Actualmente, na Cordilheira Cantábrica, as melhores populações de perdizes encontram-se acima dos 1300-1400 m de altitude, enquanto abaixo dos 1000 m encontram-se normalmente populações com baixa densidade e abaixo dos 800 m a extinção está frequentemente confirmada.


As causas para o declínio na Cordilheira Cantábrica


Habitando as regiões montanhosas, as causas do declínio da Charrela não são muito idênticas às causas que afectam as populações de Perdiz-cinzenta noutras zonas da Europa, das quais se salientam o uso de pesticidas e herbicidas nos campos de cereal, que eliminam os insectos essenciais à sobrevivência dos juvenis.

Entre as causas apontadas para a regressão das populações de Charrelas na Cordilheira Cantábrica encontram-se, como mais importantes, o desaparecimento de culturas nos vales, os incêndios, a caça furtiva, e em menor extensão a caça legal, e a predação antropogénica (pelo Homem). Mais particularmente para Orense e Zamora, somam-se factores como:
- Repovoamentos de perdizes, com consequências negativas para as populações autóctones (como sejam o empobrecimento genético e diminuição da produtividade);

- Infraestruturas de exploração mineira a céu aberto;

- Diminuição ou desaparecimento do pastoreio, com o seu efeito regulador da vegetação;

- Aumento da cobertura vegetal dos matos;

- Plantações de coníferas e eucaliptos.

Entradas do conjunto de dados
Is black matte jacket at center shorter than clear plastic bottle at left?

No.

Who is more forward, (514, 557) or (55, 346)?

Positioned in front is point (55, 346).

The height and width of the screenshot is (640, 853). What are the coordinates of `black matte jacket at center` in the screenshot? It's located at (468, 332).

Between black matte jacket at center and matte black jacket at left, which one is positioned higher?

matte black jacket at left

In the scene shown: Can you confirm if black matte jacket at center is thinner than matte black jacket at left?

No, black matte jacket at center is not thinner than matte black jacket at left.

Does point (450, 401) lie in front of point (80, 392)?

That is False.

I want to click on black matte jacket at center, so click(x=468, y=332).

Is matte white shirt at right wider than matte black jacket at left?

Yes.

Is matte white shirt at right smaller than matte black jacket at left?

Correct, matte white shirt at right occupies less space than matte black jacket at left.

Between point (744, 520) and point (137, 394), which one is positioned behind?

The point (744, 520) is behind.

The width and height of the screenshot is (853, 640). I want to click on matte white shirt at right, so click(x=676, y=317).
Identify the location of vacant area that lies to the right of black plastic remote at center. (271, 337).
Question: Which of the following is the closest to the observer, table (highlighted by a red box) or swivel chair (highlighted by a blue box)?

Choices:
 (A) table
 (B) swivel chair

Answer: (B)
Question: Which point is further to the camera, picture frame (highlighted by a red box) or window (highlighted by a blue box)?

Conjunto de tarefas
1. Responda às perguntas seguintes com base no texto sobre a Charrela:
(a) Acima de que altitude se encontram atualmente as melhores populações de perdizes na Cordilheira Cantábrica?
(b) Que forma de caça é indicada como causa de menor extensão?
(c) Que plantações figuram entre os fatores referidos para Orense e Zamora?
2. Devolva, sem qualquer alteração, o trecho do texto sobre a Charrela compreendido entre "Actualmente, na Cordilheira" e "está frequentemente confirmada.", inclusive.
3. Indique se cada afirmação concorda com o texto sobre a Charrela, respondendo sim ou não e citando as palavras do texto que o decidem:
(a) Abaixo dos 800 m de altitude, a extinção está frequentemente confirmada.
(b) As causas do declínio da Charrela são as mesmas que afetam a Perdiz-cinzenta noutras zonas da Europa.
(c) O aumento do pastoreio conta-se entre os fatores referidos para Orense e Zamora.

Respostas às tarefas
1.
(a) Acima dos 1300-1400 m de altitude.
(b) A caça legal.
(c) Plantações de coníferas e eucaliptos.

2.
Actualmente, na Cordilheira Cantábrica, as melhores populações de perdizes encontram-se acima dos 1300-1400 m de altitude, enquanto abaixo dos 1000 m encontram-se normalmente populações com baixa densidade e abaixo dos 800 m a extinção está frequentemente confirmada.

3.
(a) Sim: "abaixo dos 800 m a extinção está frequentemente confirmada".
(b) Não: "as causas do declínio da Charrela não são muito idênticas às causas que afectam as populações de Perdiz-cinzenta noutras zonas da Europa".
(c) Não: "Diminuição ou desaparecimento do pastoreio".